6、意識は脳内のニューロン誘導から生じてくる特性である。

 これがクリストフ・コッホとフランシス・クリックとの共同研究の立場である。意識は脳内のニューロンの持つ特徴から出現する。

 「すなわち、意識は脳の中の多数のニューロン相互作用、あるいはニューロン内部に存在するカルシウムイオンの濃度などの相互作用、さらには活動電位の相互作用といった、物理的現象が複雑に相互作用することで生れてくるのだ。」(『意識の探求─神経科学からのアプローチ─』(上)クリストフ・コッホ著、土谷尚嗣、金井良太訳、2006、岩波書店、p.28)
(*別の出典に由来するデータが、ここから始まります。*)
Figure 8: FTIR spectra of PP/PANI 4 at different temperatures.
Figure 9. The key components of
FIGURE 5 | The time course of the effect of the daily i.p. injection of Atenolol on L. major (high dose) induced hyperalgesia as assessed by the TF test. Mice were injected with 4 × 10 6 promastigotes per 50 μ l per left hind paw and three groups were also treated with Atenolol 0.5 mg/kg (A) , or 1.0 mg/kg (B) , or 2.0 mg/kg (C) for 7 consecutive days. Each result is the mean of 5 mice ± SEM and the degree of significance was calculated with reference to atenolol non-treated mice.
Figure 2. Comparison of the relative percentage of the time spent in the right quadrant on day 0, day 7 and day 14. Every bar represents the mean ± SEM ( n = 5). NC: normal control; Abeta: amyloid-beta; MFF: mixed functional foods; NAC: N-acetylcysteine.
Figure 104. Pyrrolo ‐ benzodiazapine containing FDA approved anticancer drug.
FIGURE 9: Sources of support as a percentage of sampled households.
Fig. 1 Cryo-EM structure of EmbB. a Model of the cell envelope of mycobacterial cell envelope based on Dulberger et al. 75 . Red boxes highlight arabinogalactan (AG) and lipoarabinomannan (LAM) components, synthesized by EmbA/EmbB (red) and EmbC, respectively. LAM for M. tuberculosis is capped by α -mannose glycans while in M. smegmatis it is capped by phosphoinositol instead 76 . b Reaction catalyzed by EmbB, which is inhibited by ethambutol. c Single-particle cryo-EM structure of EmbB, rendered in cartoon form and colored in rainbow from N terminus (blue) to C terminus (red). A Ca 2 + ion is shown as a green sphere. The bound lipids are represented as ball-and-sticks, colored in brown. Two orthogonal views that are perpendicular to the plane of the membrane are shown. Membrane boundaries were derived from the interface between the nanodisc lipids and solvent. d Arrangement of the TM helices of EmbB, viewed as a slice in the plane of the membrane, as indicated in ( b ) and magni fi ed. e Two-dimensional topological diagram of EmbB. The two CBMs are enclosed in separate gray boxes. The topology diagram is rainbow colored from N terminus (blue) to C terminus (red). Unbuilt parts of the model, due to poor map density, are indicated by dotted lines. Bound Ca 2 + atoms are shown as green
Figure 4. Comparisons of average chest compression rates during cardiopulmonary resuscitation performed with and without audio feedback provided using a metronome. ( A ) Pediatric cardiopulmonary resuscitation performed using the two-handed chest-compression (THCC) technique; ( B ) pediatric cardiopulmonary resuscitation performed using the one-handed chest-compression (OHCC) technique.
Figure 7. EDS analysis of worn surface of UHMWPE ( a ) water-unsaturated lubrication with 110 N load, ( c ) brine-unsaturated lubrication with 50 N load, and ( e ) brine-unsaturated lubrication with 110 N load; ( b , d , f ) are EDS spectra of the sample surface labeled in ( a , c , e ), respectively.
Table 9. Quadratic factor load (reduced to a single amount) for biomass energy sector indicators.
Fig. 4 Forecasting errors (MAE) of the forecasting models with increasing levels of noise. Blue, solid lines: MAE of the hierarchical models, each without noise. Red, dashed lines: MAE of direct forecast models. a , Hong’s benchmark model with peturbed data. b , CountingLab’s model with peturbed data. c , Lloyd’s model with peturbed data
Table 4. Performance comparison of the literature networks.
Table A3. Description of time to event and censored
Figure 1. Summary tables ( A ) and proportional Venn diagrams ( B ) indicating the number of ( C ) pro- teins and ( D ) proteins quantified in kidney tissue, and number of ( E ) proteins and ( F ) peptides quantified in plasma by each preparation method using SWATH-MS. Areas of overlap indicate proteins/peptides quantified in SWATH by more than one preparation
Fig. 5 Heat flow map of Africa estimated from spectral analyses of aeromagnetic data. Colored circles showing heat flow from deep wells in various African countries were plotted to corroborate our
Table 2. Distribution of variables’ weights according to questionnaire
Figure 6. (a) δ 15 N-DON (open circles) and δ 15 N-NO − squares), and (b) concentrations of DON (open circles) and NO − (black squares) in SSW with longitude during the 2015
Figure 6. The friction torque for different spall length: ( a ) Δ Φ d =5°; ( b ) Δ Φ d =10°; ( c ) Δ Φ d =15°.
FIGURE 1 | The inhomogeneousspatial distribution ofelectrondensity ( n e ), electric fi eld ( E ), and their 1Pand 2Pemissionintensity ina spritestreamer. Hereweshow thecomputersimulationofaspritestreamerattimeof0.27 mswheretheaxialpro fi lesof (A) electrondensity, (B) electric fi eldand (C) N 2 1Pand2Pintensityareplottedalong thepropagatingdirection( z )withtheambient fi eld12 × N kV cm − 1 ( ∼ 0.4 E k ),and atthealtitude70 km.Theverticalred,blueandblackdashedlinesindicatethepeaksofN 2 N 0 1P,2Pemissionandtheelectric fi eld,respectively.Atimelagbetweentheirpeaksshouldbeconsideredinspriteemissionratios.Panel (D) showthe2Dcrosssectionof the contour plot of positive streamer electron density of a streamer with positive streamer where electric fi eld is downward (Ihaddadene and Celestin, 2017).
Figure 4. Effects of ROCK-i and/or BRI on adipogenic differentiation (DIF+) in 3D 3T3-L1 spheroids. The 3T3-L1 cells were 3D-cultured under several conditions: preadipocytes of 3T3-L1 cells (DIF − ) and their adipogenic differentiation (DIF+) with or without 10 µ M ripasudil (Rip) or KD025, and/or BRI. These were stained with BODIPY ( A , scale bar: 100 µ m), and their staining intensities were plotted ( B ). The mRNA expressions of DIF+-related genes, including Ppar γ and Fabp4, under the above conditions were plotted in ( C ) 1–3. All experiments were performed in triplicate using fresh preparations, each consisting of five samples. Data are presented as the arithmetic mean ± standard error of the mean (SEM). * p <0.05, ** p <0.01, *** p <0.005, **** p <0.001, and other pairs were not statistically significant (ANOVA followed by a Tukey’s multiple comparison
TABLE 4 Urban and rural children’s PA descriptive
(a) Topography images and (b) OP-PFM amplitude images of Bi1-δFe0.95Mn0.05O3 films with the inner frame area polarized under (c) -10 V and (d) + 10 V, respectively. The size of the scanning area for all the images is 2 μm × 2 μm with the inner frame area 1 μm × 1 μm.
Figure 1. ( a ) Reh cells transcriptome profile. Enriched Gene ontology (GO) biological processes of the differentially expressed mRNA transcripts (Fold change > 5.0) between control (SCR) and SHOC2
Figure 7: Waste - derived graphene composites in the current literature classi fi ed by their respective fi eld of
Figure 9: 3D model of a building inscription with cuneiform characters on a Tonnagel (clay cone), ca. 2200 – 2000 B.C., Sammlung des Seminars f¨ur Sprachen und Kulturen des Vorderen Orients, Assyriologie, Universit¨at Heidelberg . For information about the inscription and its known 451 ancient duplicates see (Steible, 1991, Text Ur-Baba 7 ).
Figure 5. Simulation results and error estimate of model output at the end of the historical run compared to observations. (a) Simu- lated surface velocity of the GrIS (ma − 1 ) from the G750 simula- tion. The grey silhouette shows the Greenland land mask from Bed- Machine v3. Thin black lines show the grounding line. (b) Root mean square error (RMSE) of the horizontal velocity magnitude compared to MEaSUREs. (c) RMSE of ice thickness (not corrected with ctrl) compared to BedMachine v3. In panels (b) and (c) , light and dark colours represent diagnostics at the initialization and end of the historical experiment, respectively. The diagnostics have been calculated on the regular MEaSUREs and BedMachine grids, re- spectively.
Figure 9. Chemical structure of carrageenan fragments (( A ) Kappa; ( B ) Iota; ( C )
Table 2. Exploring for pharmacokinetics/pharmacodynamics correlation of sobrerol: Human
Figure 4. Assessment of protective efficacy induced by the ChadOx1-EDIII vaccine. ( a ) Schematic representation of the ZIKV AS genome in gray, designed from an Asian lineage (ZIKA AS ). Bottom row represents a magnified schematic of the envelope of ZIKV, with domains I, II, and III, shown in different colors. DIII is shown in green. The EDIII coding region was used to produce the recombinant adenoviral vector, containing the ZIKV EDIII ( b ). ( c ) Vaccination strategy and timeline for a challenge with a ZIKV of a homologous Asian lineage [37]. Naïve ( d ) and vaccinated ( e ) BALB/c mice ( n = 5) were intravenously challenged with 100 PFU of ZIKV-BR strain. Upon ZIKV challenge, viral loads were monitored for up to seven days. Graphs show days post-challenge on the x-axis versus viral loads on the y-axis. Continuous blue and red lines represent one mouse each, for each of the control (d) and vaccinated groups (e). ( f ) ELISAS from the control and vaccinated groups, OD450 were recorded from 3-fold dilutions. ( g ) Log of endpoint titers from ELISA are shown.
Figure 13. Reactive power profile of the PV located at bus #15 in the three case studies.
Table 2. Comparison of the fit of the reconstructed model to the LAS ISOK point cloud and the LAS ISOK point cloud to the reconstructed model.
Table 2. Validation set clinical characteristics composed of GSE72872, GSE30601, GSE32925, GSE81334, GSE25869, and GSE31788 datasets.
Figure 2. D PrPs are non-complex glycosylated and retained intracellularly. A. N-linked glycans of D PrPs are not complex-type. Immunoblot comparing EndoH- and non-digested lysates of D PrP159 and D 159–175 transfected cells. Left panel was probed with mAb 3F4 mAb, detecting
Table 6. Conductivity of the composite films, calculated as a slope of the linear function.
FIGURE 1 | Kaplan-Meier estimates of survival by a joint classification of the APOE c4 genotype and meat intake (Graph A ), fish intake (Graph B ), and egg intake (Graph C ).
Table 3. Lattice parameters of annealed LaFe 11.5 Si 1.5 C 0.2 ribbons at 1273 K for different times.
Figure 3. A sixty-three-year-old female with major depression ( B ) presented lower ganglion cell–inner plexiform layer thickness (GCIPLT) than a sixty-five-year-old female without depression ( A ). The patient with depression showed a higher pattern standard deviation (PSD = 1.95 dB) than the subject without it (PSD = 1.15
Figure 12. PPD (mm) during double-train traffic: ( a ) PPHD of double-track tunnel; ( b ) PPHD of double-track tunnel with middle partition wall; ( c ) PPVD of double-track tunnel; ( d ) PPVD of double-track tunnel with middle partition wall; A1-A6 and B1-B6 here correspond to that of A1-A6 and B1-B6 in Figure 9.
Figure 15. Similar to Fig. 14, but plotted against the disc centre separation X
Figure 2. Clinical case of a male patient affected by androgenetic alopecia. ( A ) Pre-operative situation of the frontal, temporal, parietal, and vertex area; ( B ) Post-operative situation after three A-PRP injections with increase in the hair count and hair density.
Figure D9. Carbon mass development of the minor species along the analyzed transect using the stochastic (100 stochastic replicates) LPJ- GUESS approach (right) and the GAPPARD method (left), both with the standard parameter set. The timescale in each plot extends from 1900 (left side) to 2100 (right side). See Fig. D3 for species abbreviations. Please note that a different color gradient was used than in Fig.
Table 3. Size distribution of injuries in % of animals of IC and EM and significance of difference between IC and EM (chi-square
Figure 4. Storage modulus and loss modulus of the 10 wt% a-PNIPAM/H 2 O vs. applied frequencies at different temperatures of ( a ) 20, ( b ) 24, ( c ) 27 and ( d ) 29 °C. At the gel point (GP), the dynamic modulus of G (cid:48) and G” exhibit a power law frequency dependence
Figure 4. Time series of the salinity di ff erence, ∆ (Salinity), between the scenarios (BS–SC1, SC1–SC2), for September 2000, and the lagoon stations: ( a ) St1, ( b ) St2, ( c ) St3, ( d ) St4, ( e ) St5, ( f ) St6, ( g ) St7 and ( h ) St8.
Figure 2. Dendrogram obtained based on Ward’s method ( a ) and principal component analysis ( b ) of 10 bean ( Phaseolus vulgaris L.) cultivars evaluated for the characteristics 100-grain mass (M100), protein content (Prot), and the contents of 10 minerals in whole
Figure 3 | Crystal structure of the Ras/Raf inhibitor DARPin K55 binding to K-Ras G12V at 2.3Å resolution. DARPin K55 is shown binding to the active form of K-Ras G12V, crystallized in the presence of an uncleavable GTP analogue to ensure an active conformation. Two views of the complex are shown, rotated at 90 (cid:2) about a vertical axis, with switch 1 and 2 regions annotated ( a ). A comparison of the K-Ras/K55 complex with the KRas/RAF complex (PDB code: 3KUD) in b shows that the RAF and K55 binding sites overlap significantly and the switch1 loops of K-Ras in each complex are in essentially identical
三、我々のアプローチは、実用的で経験主義的なものである

 困難な問題に挑むには、十分な根拠を示さずにいくつかの前提を設けて、暫定的な仮説を立て、頻繁に修正されねばならない。分子物理学者のマックス・デルブリュックは、これを「適度ないい加減さの原理」と呼んだ。

1、作業定義

 ジョン・サールによると、意識(consciousness)は感覚(sentience)、感情(feeling)、気づき(awareness)から成り立つ。意識は、朝夢を見ていない状態から目覚めた時に始まり、ふたたび寝付いたり、昏睡状態に陥ったり、死んだ時に終る。
 ここでさらに一歩踏み込んで、コッホは暫定的に意識をこう定義する。

 「数秒以上情報を維持することが必要とされる、普段慣れていないことを行うことができること。」(『意識の探求─神経科学からのアプローチ─』(上)クリストフ・コッホ著、土谷尚嗣、金井良太訳、2006、岩波書店、p.29)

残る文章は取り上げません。